**Passage shown:**
Start of Block

Daily Archives: 14 July 2026

Russia Boosts Ukrainian Nationalism

From The Russo-Ukraine War: The Return of History, by Serhii Plokhy (W. W. Norton, 2023), Kindle pp. 131-134:

The eight years of hybrid warfare that Russia had waged against Ukraine in the Donbas, divided by the Minsk agreements, turned Ukraine into a different country and society from those of 2014. A country divided by issues of history, culture, and identity when the Crimea was annexed was now united by the desire to defend its sovereignty, democratic order, and way of life at almost any price.

The war had changed the electoral map of Ukraine. The first wartime presidential elections, held in May 2014, yielded unprecedented results: Petro Poroshenko won in the first round with 55 percent of the vote—the first time this had happened since 1991. Even more important, Poroshenko carried 187 precincts out of 188 remaining under Ukrainian control. The dividing line of the previous presidential elections, which had split Ukraine in half between pro-European and pro-Russian candidates, was now gone. The war had produced a much more homogenous country.

Russia’s annexation of the Crimea and takeover of significant portions of Ukraine’s Donbas removed the traditionally most pro-Russian areas, with the greatest number of ethnic Russians and Russian speakers in Ukraine, from Ukrainian political and cultural space. Those areas had also served as bases for Russia-friendly political parties. Russia did its utmost to support former allies of the ousted president, Viktor Yanukovych, but they were divided and weak after losing a significant part of their electoral base. The forces led by the Ukrainian businessman and politician Viktor Medvedchuk, who was close to Putin, also remained weak despite the support of television channels and newspapers funded with Russian assistance.

The growth of Ukrainian political identity began with the rejection of symbols of the Soviet past. The Maidan protests of 2014 unleashed a wave of demolition of monuments to Vladimir Lenin, the main symbol of communist and, in the eyes of many, Russian domination of Ukraine. More than 500 such monuments were toppled by anti-communist activists in the first half of 2014, mostly in the center of the country. The rest, more than 1,500 that remained in the regions of southeastern Ukraine controlled by Kyiv, were removed in the course of the next few years by decision of parliament, which adopted the so-called “decommunization laws” prohibiting the public display of communist symbols.

Ukrainians survived the Russian onslaught during the first stage of the war, in 2014–15, by uniting across ethnic, linguistic, religious, and cultural lines. The war itself also promoted popular identification with the Ukrainian language and culture. Since Putin’s official rationale for invading Ukraine was the defense of Russian speakers, many Ukrainians and Russians who knew Ukrainian but used Russian as their language of preference began to switch to Ukrainian as an act of defiance. The number of those self-reporting their use of Ukrainian at home and at work spiked in 2014–15. That number returned to the previous norm once the immediate danger of all-out invasion passed, but readiness to adopt Ukrainian as the dominant language of government and education remained. In 2019, parliament adopted a new law making the Ukrainian language mandatory for government officials and public-sector employees. The Russian Foreign Ministry protested, claiming that the law would deepen divisions in Ukrainian society. That did not prove to be the case.

End of Block

**Supplied information:**
Start of Block

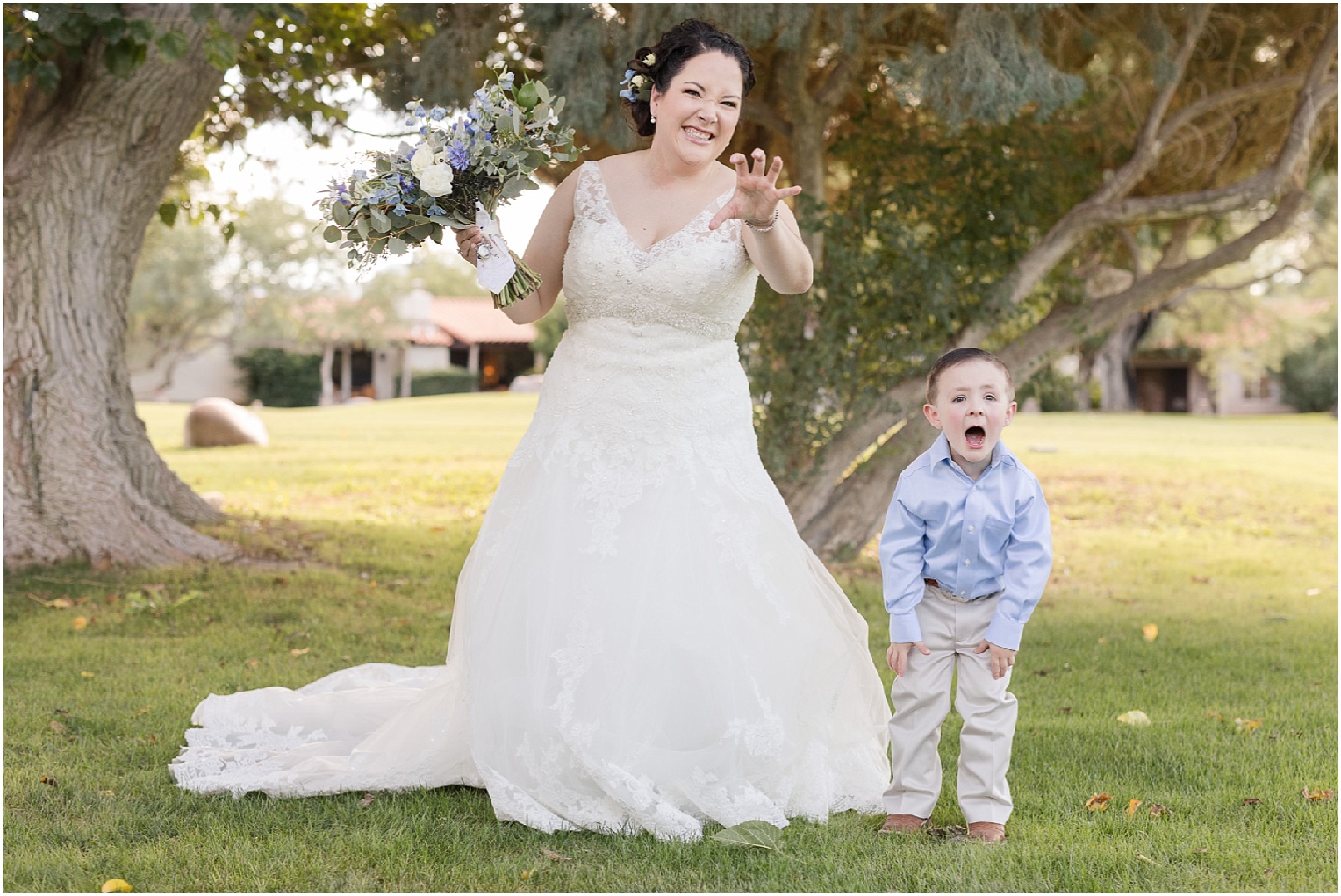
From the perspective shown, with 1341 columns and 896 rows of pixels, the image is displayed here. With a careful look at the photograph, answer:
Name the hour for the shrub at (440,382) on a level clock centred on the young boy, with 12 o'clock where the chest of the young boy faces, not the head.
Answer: The shrub is roughly at 5 o'clock from the young boy.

End of Block

**Problems to solve:**
**A.** Answer these questions using the excerpt on Ukrainian nationalism:
(i) What percentage of the vote did Petro Poroshenko receive in the first round of the May 2014 presidential elections?
(ii) How many Lenin monuments did anti-communist activists topple in the first half of 2014?
(iii) In what year did parliament make the Ukrainian language mandatory for government officials and public-sector employees?
**B.** Proceed with the excerpt on Ukrainian nationalism, continuing after its final sentence.

**Answers by item:**
**A.**
(i) 55 percent
(ii) More than 500
(iii) 2019

**B.**
City and village bookstores were flooded with Ukrainian-language books, reducing Russian-language publications to secondary status. Works on Ukrainian history and culture began to top bestseller lists. Before the war, the government had spent little or no money on the promotion of Ukrainian culture abroad; now it created a special Ukrainian Institute under the auspices of the Ministry of Foreign Affairs. Its task was to emulate Germany’s Goethe Institute and similar agencies in other countries, familiarizing foreign countries with the Ukrainian language and culture. At home, the Ukrainian Cultural Fund and the Ukrainian Book Institute were charged with supporting cultural events and promoting Ukrainian publications.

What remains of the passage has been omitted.